Villeneuve is no stranger to creating a history behind his characters who show more than they tell. This is his best work to date, eclipsing even Prisoners. From the beginning, we feel a distance from Macy even when we try to draw close to the protagonist of the story. Villeneuve prevents us from getting intimate by obscuring her reflection by fog in the glass and putting literal curtains between her and the audience. Her apartment is inscrutable, seeming more like a rented motel room than an actual home. There's a sterile light in all the shots of her at home, complete with empty hangers in the closet that contrasts sharply with scenes that immediately follow of a warmly lit home in a supposed rundown Mexican household. Macy has a polished look, almost as if she's just powdered her nose, that puts her at odds with the others around her covered in dust, sweat, and rumpled suits. She's separate from everyone around her, even unable to follow the government task force when they speak in Spanish, having to ask her partner whether he's "getting any of this". There's something to Villeneuve's decision to return repeatedly to her seemingly innocuous yet persistent dependence on smoking--an ironical reference to her inability to see her own addiction that echoes the fight she's involved in.

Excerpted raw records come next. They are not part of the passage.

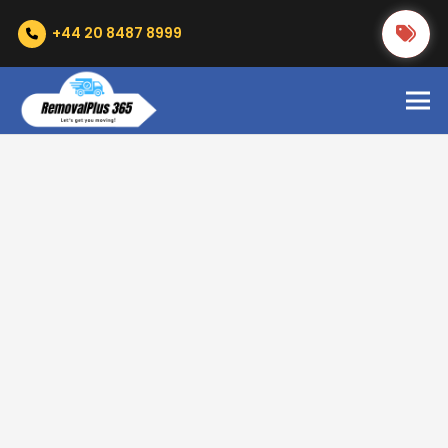
+44 20 8487 8999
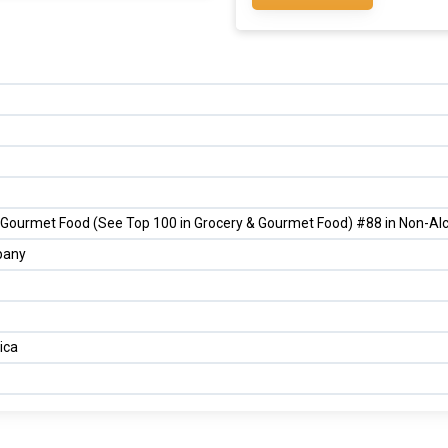
 Gourmet Food (See Top 100 in Grocery & Gourmet Food) #88 in Non-Alc
pany
ica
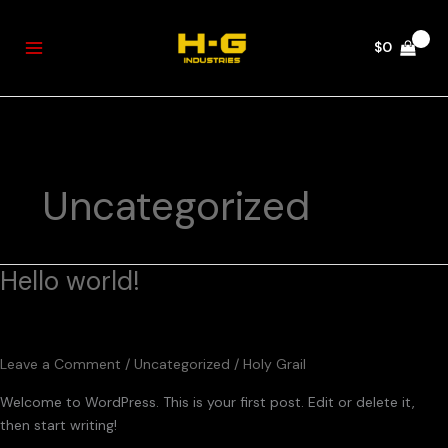
Skip
to
$
0
content
Uncategorized
Hello world!
Hello
world!
Leave a Comment
/
Uncategorized
/
Holy Grail
Welcome to WordPress. This is your first post. Edit or delete it,
then start writing!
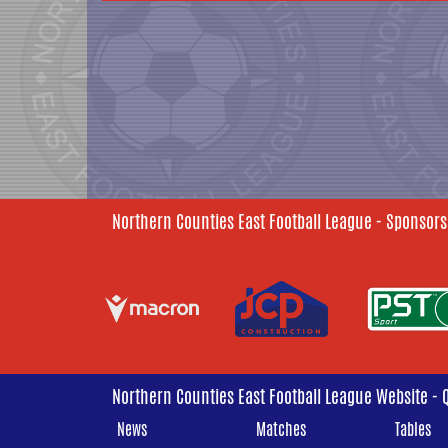
Northern Counties East Football League - Sponsors
Northern Counties East Football League Website - 
News
Matches
Tables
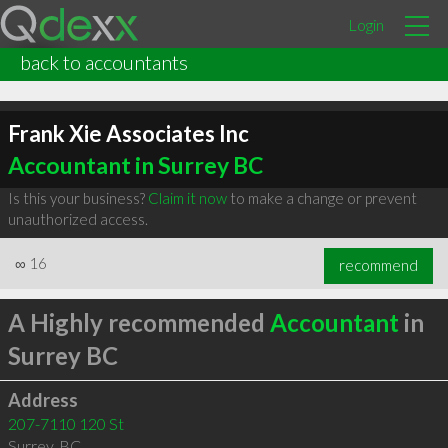
Login
back to accountants
Frank Xie Associates Inc
Accountant in Surrey BC
Is this your business?
Claim it now
to make a change or prevent
unauthorized access.
∞
16
recommend
A Highly recommended
Accountant
in
Surrey BC
Address
207-7110 120 St
Surrey
,
BC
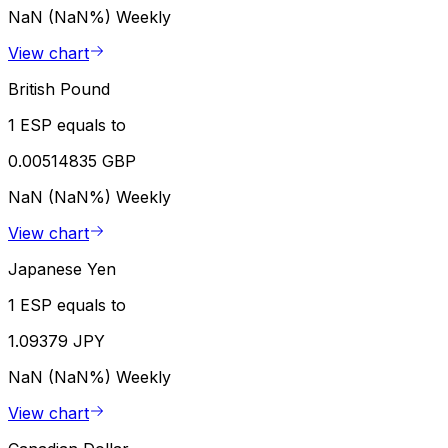
NaN (NaN%)
Weekly
View chart
British Pound
1 ESP equals to
0.00514835 GBP
NaN (NaN%)
Weekly
View chart
Japanese Yen
1 ESP equals to
1.09379 JPY
NaN (NaN%)
Weekly
View chart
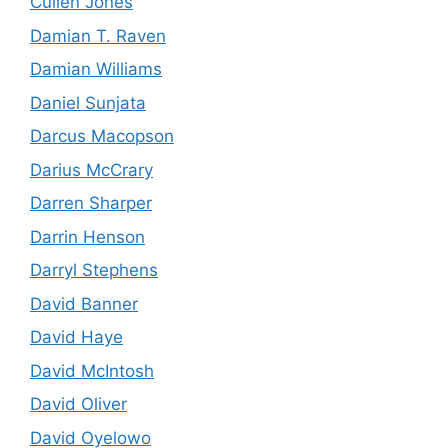
Cullen Jones
Damian T. Raven
Damian Williams
Daniel Sunjata
Darcus Macopson
Darius McCrary
Darren Sharper
Darrin Henson
Darryl Stephens
David Banner
David Haye
David McIntosh
David Oliver
David Oyelowo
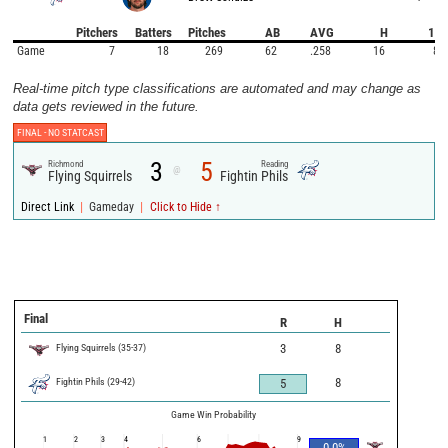
Pitchers
Batters
Pitches
AB
AVG
H
1B
Game
7
18
269
62
.258
16
8
Real-time pitch type classifications are automated and may change as
data gets reviewed in the future.
FINAL -
NO STATCAST
3
5
Richmond
Reading
@
Flying Squirrels
Fightin Phils
|
|
Direct Link
Gameday
Click to Hide ↑
Final
R
H
Flying Squirrels
(
35
-
37
)
3
8
Fightin Phils
(
29
-
42
)
8
5
Game Win Probability
1
2
3
4
6
9
0.0
%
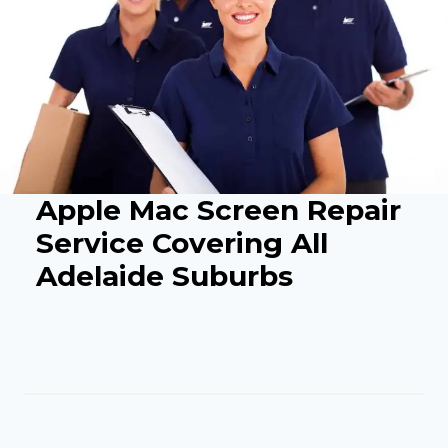
Apple Mac Screen Repair
Service Covering All
Adelaide Suburbs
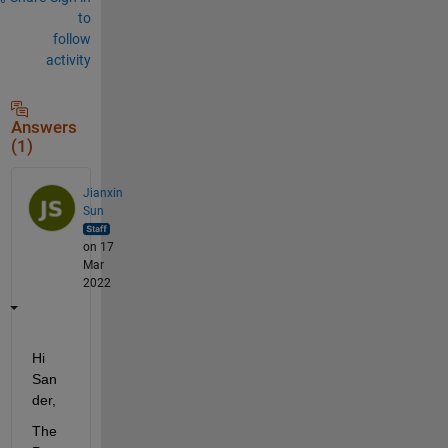
to
follow
activity
Answers
(1)
Jianxin
Sun
on 17
Mar
2022
Hi 
San
der,
The 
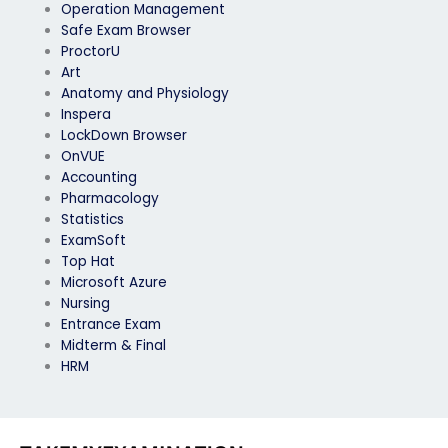
Operation Management
Safe Exam Browser
ProctorU
Art
Anatomy and Physiology
Inspera
LockDown Browser
OnVUE
Accounting
Pharmacology
Statistics
ExamSoft
Top Hat
Microsoft Azure
Nursing
Entrance Exam
Midterm & Final
HRM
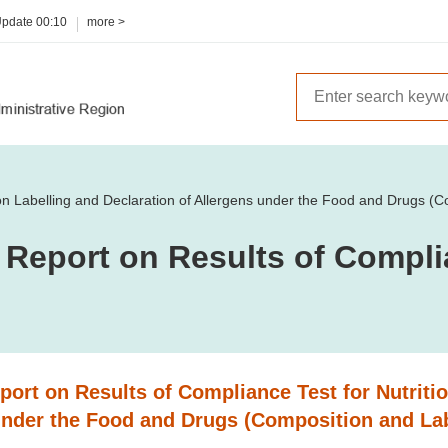
Update
00:10
more >
ion Labelling and Declaration of Allergens under the Food and Drugs (C
 Report on Results of Compli
ort on Results of Compliance Test for Nutritio
under the Food and Drugs (Composition and Lab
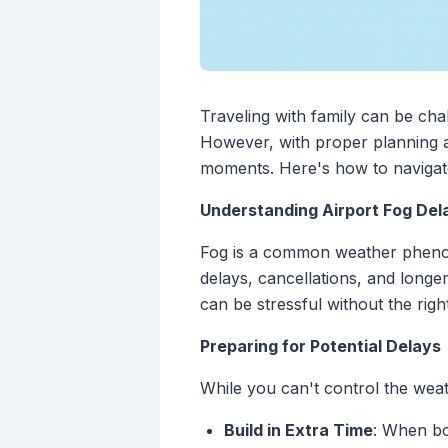
Traveling with family can be cha
However, with proper planning a
moments. Here's how to navigate 
Understanding Airport Fog Del
Fog is a common weather phenomeno
delays, cancellations, and longer
can be stressful without the righ
Preparing for Potential Delays
While you can't control the weat
Build in Extra Time
: When bo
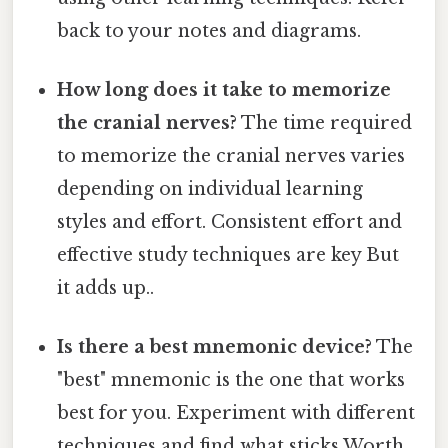
back to your notes and diagrams.
How long does it take to memorize
the cranial nerves?
The time required
to memorize the cranial nerves varies
depending on individual learning
styles and effort. Consistent effort and
effective study techniques are key But
it adds up..
Is there a best mnemonic device?
The
"best" mnemonic is the one that works
best for you. Experiment with different
techniques and find what sticks Worth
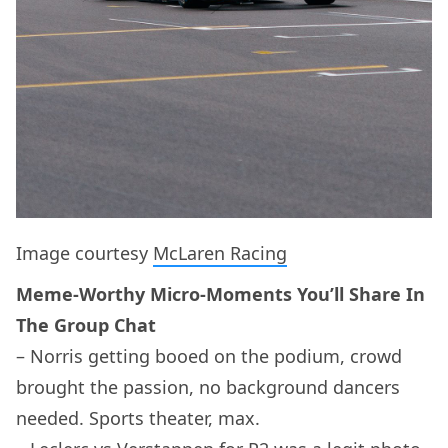
Image courtesy
McLaren Racing
Meme-Worthy Micro-Moments You’ll Share In
The Group Chat
– Norris getting booed on the podium, crowd
brought the passion, no background dancers
needed. Sports theater, max.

Deakins is one of the best living cinematographers and Sicario is no slump work of his. There are of course, evanescently glorious nightscapes where even gunfire is rendered as a performing art show. Deakins' true genius in this movie is the coloring, however. He was reportedly influenced by photographer Alex Webb, and there's a quality to his vision that renders an authenticity to Villeneuve's craft. Furthermore, his use of blue tones to focus on Macy's isolation is particularly lovely to behold.
Not to be forgotten, Jóhann Jóhannsson is the film composer and he writes music as if for a horror movie, effectively increasing tension and the unease the audience feels at an impending danger they can't predict. When there's an absence of music, it increase our anxiety close to a fever pitch, letting the roar of silence suffocate us along with the characters.
Sicario is one of the best films of the year thus far, and not just for the skills of its ensemble but because of the trust Villeneuve gives his audience in not feeding everything to us. For its subject matter, it never feels as if the violence or grit is gratuitously contrived. Villeneuve has succeeded in giving us a glimpse at a world that is as opaque as his characters. We can neither condone nor dismiss the actions portrayed. He avoids the apathy we assume when being preached at, and thus Sicario inevitably remains with you long after its potent ending.